- _Task requirements_: Write out the records again, exactly, leaving none out.

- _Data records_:
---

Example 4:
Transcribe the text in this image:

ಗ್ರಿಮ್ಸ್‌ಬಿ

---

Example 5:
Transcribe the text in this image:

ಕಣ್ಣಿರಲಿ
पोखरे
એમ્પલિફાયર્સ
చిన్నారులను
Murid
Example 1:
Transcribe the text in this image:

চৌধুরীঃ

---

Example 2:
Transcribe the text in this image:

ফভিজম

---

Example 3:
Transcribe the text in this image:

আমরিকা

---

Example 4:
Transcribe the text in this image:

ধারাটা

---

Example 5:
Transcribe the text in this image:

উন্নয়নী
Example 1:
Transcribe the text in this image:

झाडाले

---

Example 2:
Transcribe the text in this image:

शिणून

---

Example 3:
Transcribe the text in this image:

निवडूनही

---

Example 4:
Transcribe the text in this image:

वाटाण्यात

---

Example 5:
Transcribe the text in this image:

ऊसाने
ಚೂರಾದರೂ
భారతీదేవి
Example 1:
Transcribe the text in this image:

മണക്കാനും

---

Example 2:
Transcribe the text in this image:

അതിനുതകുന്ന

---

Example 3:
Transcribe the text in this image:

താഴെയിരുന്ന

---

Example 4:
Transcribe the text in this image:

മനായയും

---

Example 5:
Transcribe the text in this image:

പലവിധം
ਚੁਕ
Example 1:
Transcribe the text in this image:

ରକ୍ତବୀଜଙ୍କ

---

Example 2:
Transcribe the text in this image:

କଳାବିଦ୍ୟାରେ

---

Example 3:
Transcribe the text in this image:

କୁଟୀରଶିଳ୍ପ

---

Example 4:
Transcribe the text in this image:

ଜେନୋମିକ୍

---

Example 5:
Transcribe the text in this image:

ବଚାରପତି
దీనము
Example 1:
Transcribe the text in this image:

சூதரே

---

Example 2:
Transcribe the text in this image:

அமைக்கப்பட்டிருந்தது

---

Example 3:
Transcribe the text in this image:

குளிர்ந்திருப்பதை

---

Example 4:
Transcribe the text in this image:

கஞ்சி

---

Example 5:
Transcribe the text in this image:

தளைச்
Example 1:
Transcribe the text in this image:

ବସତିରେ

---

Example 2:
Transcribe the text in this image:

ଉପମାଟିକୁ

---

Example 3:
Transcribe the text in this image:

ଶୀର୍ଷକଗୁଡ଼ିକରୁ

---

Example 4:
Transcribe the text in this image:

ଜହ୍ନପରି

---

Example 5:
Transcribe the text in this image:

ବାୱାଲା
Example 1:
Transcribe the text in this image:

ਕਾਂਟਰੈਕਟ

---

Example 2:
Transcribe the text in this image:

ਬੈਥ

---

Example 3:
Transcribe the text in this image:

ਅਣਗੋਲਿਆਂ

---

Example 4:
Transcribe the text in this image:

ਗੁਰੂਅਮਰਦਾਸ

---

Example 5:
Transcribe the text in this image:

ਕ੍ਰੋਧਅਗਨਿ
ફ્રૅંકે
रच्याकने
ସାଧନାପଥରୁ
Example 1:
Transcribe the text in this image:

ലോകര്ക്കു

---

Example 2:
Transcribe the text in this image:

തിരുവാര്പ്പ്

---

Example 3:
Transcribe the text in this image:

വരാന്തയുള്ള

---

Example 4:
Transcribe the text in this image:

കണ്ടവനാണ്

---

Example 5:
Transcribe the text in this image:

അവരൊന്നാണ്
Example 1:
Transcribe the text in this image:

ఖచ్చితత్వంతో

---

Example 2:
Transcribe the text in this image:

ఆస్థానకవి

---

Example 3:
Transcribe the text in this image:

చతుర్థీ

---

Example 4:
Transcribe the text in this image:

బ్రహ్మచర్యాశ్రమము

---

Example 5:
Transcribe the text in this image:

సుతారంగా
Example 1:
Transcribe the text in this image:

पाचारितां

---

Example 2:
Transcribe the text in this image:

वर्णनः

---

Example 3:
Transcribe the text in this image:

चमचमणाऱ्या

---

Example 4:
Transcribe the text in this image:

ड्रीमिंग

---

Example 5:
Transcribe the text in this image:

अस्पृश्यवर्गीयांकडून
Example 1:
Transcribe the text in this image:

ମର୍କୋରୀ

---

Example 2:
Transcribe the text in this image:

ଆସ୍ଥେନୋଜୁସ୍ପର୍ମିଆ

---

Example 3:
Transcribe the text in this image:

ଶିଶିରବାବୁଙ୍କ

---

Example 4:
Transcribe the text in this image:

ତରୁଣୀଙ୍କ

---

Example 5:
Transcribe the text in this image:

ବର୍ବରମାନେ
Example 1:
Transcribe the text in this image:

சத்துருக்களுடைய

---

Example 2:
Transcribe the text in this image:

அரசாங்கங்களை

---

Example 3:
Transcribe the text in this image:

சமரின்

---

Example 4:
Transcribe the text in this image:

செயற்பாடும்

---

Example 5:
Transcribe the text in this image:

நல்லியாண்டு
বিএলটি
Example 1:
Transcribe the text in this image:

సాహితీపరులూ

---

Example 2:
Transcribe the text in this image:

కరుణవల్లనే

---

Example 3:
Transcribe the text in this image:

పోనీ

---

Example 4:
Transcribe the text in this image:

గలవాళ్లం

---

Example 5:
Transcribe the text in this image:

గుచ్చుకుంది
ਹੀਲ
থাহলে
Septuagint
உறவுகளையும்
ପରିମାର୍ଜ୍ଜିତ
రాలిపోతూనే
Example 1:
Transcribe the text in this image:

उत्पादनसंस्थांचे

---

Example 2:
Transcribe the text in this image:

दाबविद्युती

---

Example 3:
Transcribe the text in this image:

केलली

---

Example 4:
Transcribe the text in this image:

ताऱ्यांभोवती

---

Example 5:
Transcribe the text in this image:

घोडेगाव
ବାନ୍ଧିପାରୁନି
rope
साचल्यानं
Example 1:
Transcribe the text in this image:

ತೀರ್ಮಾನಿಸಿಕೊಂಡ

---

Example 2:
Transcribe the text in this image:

- _Completed task_:
---

Example 4:
Transcribe the text in this image:

ಗ್ರಿಮ್ಸ್‌ಬಿ

---

Example 5:
Transcribe the text in this image:

ಕಣ್ಣಿರಲಿ
पोखरे
એમ્પલિફાયર્સ
చిన్నారులను
Murid
Example 1:
Transcribe the text in this image:

চৌধুরীঃ

---

Example 2:
Transcribe the text in this image:

ফভিজম

---

Example 3:
Transcribe the text in this image:

আমরিকা

---

Example 4:
Transcribe the text in this image:

ধারাটা

---

Example 5:
Transcribe the text in this image:

উন্নয়নী
Example 1:
Transcribe the text in this image:

झाडाले

---

Example 2:
Transcribe the text in this image:

शिणून

---

Example 3:
Transcribe the text in this image:

निवडूनही

---

Example 4:
Transcribe the text in this image:

वाटाण्यात

---

Example 5:
Transcribe the text in this image:

ऊसाने
ಚೂರಾದರೂ
భారతీదేవి
Example 1:
Transcribe the text in this image:

മണക്കാനും

---

Example 2:
Transcribe the text in this image:

അതിനുതകുന്ന

---

Example 3:
Transcribe the text in this image:

താഴെയിരുന്ന

---

Example 4:
Transcribe the text in this image:

മനായയും

---

Example 5:
Transcribe the text in this image:

പലവിധം
ਚੁਕ
Example 1:
Transcribe the text in this image:

ରକ୍ତବୀଜଙ୍କ

---

Example 2:
Transcribe the text in this image:

କଳାବିଦ୍ୟାରେ

---

Example 3:
Transcribe the text in this image:

କୁଟୀରଶିଳ୍ପ

---

Example 4:
Transcribe the text in this image:

ଜେନୋମିକ୍

---

Example 5:
Transcribe the text in this image:

ବଚାରପତି
దీనము
Example 1:
Transcribe the text in this image:

சூதரே

---

Example 2:
Transcribe the text in this image:

அமைக்கப்பட்டிருந்தது

---

Example 3:
Transcribe the text in this image:

குளிர்ந்திருப்பதை

---

Example 4:
Transcribe the text in this image:

கஞ்சி

---

Example 5:
Transcribe the text in this image:

தளைச்
Example 1:
Transcribe the text in this image:

ବସତିରେ

---

Example 2:
Transcribe the text in this image:

ଉପମାଟିକୁ

---

Example 3:
Transcribe the text in this image:

ଶୀର୍ଷକଗୁଡ଼ିକରୁ

---

Example 4:
Transcribe the text in this image:

ଜହ୍ନପରି

---

Example 5:
Transcribe the text in this image:

ବାୱାଲା
Example 1:
Transcribe the text in this image:

ਕਾਂਟਰੈਕਟ

---

Example 2:
Transcribe the text in this image:

ਬੈਥ

---

Example 3:
Transcribe the text in this image:

ਅਣਗੋਲਿਆਂ

---

Example 4:
Transcribe the text in this image:

ਗੁਰੂਅਮਰਦਾਸ

---

Example 5:
Transcribe the text in this image:

ਕ੍ਰੋਧਅਗਨਿ
ફ્રૅંકે
रच्याकने
ସାଧନାପଥରୁ
Example 1:
Transcribe the text in this image:

ലോകര്ക്കു

---

Example 2:
Transcribe the text in this image:

തിരുവാര്പ്പ്

---

Example 3:
Transcribe the text in this image:

വരാന്തയുള്ള

---

Example 4:
Transcribe the text in this image:

കണ്ടവനാണ്

---

Example 5:
Transcribe the text in this image:

അവരൊന്നാണ്
Example 1:
Transcribe the text in this image:

ఖచ్చితత్వంతో

---

Example 2:
Transcribe the text in this image:

ఆస్థానకవి

---

Example 3:
Transcribe the text in this image:

చతుర్థీ

---

Example 4:
Transcribe the text in this image:

బ్రహ్మచర్యాశ్రమము

---

Example 5:
Transcribe the text in this image:

సుతారంగా
Example 1:
Transcribe the text in this image:

पाचारितां

---

Example 2:
Transcribe the text in this image:

वर्णनः

---

Example 3:
Transcribe the text in this image:

चमचमणाऱ्या

---

Example 4:
Transcribe the text in this image:

ड्रीमिंग

---

Example 5:
Transcribe the text in this image:

अस्पृश्यवर्गीयांकडून
Example 1:
Transcribe the text in this image:

ମର୍କୋରୀ

---

Example 2:
Transcribe the text in this image:

ଆସ୍ଥେନୋଜୁସ୍ପର୍ମିଆ

---

Example 3:
Transcribe the text in this image:

ଶିଶିରବାବୁଙ୍କ

---

Example 4:
Transcribe the text in this image:

ତରୁଣୀଙ୍କ

---

Example 5:
Transcribe the text in this image:

ବର୍ବରମାନେ
Example 1:
Transcribe the text in this image:

சத்துருக்களுடைய

---

Example 2:
Transcribe the text in this image:

அரசாங்கங்களை

---

Example 3:
Transcribe the text in this image:

சமரின்

---

Example 4:
Transcribe the text in this image:

செயற்பாடும்

---

Example 5:
Transcribe the text in this image:

நல்லியாண்டு
বিএলটি
Example 1:
Transcribe the text in this image:

సాహితీపరులూ

---

Example 2:
Transcribe the text in this image:

కరుణవల్లనే

---

Example 3:
Transcribe the text in this image:

పోనీ

---

Example 4:
Transcribe the text in this image:

గలవాళ్లం

---

Example 5:
Transcribe the text in this image:

గుచ్చుకుంది
ਹੀਲ
থাহলে
Septuagint
உறவுகளையும்
ପରିମାର୍ଜ୍ଜିତ
రాలిపోతూనే
Example 1:
Transcribe the text in this image:

उत्पादनसंस्थांचे

---

Example 2:
Transcribe the text in this image:

दाबविद्युती

---

Example 3:
Transcribe the text in this image:

केलली

---

Example 4:
Transcribe the text in this image:

ताऱ्यांभोवती

---

Example 5:
Transcribe the text in this image:

घोडेगाव
ବାନ୍ଧିପାରୁନି
rope
साचल्यानं
Example 1:
Transcribe the text in this image:

ತೀರ್ಮಾನಿಸಿಕೊಂಡ

---

Example 2:
Transcribe the text in this image:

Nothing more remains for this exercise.